Monday, March 26, 2012

On Betterment......


I woke up Sunday morning with “People for a Better Lindsay” on a banner in my mind.  At first I thought it was an organizing instinct getting the better of me.  Then I realized it was a verbal challenge:  define “better.”

For me, Lindsay would be better if the planners left it alone.  I think there are many who feel like I do, that many “improvements” made over the past 10 years have actually degraded something that was precious.  There are many, however, who welcome the changes and feel their lives improved by them.  I do not mean to disparage that, or to sit blind to the fact that some changes were needed for economic reasons.  There’s some tragedy in that these developments have made us economically weaker.
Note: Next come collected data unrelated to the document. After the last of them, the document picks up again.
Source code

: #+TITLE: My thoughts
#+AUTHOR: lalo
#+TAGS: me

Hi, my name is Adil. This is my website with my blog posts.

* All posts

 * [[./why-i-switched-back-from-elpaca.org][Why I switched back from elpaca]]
Reviewing documents from the hospital district files, I discovered a moment where the planners took over that public board.  It was in a memorandum of understanding crafted in 2001 between the newly-formed redevelopment agency and the hospital district after the hospital closed, when the district’s purpose had become hazy and thus its future.  “We’ll pool our resources and both become stronger in seeking solutions for the wellness of the Greater Lindsay community,” is the surface message of the document.  Who would have known then that the end of the park began there?  I doubt that the hospital’s board members did.

And what about the essential goal of all these improvements, which was to make Lindsay attractive to middle-class people who would then want to move here?  Even if it had worked, would it have made Lindsay better?  Perhaps it would have for the real estate developers who were in bed with the planners (as they usually are.)  But what about for those who live here?  How would increasing pressure on land values have improved the condition of farmworkers, whose life vulnerabilities have been used to score so much of the state and federal money for the improvements?
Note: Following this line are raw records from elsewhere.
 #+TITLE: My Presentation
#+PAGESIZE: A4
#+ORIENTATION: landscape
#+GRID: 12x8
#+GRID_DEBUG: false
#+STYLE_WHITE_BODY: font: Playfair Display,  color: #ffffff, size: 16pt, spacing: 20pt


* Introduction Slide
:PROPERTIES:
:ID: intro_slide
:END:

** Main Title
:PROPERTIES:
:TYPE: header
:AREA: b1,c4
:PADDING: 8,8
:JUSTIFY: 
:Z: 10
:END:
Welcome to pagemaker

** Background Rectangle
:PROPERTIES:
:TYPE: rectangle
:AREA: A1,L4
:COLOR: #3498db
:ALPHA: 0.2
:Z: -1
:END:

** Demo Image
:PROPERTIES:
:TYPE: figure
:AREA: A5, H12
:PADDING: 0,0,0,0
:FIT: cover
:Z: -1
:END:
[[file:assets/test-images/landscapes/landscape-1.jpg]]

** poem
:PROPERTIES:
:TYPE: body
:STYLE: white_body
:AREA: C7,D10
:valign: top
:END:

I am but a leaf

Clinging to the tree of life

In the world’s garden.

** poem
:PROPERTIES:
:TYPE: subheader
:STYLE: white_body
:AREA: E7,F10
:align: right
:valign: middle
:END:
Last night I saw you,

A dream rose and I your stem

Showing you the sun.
As I scan people’s groceries at RN Market, I look at the middle class people who live here now, glad to be getting to know them better.  Many are people whose parents were farmworkers who got a toe-hold on the American dream here because citrus towns offer winter work.  

The stability of near-year-round seasonal work, combined with the sweat and blood of those parents providing for their families, produced the wonderful population of my neighbors, who coach the youth of this town in their football and soccer leagues, girls basketball, Lindsay’s Skimmers.  Who run businesses that feed us and keep our appliances and plumbing running, our air conditioners serviced and our cars smogged, who sell us insurance and take our money at the bank.  Those who grew up here and stayed are living testimony to the value of immigrants and the importance of supporting their efforts to progress.

For me, a better Lindsay would be focused on growing our middle class, not importing them.